Nonetheless, Magistrate Krull signed the search warrant. He later

explained he focused on T.A.’s behavior and did not think about how the

discovery of stolen cigarettes at Miller’s home might affect the

modification proceeding.

At the time he signed the warrant, Magistrate Krull considered

whether this case was similar to Fremont. In Fremont, Magistrate Krull

was asked to sign a warrant to search the residence of Destiny Fremont,

a woman whose name Magistrate Krull recognized from his private

practice. 749 N.W.2d at 235. Krull had filed a custody action on behalf

of his client against Fremont, and that civil matter was pending at the

time the officer presented the warrant for Magistrate Krull’s signature.

Id. He was aware of his client’s pending civil action against Fremont, yet

he signed the warrant anyway, reasoning “that the evidence [supporting

the issuance of the warrant] was overwhelming, physical in nature, and

did not require him to evaluate the credibility of witnesses.” Id. at 235–

36. We held in Fremont that the warrant was constitutionally infirm and

vacated Fremont’s conviction because Magistrate Krull was not acting as

a neutral and detached magistrate. Id. at 243–44. Magistrate Krull

received a private admonition from the Commission for signing the

warrant in Fremont. When history repeated itself six years later,

Magistrate Krull again signed the search warrant presented to him after

concluding Fremont was distinguishable because the warrant this time

authorized the search of the home of his own client rather than the

adverse party. 5

Miller did not ask Krull to withdraw for signing the warrant to

search her residence, and he continued to represent her in the

modification action and prepare for trial. Seven days before the

scheduled trial date, the parties exchanged witness and exhibit lists. On

September 12, two days before trial, Thomas Arndt’s counsel sent Krull

an updated witness list naming Magistrate Krull as a witness relating to

his issuance of the search warrant.
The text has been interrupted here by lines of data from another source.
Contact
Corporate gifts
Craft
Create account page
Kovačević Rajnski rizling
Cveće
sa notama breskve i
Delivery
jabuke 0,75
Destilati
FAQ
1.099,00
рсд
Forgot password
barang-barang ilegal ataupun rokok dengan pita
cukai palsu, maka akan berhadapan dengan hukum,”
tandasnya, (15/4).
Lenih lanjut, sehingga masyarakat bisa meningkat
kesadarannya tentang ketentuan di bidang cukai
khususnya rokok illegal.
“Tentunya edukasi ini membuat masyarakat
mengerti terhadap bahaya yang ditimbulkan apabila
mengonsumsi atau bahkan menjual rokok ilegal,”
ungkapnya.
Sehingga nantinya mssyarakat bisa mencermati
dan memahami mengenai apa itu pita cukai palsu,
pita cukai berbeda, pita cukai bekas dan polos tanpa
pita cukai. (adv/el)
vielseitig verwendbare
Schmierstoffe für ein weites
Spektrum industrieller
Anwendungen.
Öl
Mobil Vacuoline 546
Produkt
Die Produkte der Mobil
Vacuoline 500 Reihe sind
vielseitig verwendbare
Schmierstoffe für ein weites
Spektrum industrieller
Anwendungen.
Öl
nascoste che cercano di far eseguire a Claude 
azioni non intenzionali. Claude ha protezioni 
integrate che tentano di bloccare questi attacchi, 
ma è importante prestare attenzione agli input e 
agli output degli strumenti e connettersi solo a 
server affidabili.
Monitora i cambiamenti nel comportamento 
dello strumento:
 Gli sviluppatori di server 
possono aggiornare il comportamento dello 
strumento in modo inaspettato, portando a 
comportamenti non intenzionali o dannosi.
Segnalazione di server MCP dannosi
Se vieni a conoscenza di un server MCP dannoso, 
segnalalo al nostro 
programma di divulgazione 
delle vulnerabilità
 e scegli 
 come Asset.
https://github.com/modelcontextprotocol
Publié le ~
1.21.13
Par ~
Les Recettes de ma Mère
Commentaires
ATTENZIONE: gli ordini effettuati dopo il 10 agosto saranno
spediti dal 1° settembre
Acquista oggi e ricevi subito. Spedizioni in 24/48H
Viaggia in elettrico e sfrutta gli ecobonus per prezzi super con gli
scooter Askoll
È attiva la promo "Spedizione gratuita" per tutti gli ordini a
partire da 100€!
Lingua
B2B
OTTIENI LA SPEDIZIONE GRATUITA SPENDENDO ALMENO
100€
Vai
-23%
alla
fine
Arndt’s counsel filed a motion to

disqualify Krull from representing Miller. The next day the district court

judge conducted a telephonic hearing. The judge granted the motion to

disqualify Krull and continued the trial to allow Miller to retain new

counsel. His order stated:

A common fact issue in both the search warrant proceedings and this modification action is the behavior and conduct of [T.A.]. This modification action and the issuance of the warrant both impact the legal status of [T.A.]. Given the overlap and interconnection of the search warrant proceedings and this modification action, it is the opinion of the Court that the ethical rules . . . require Mr.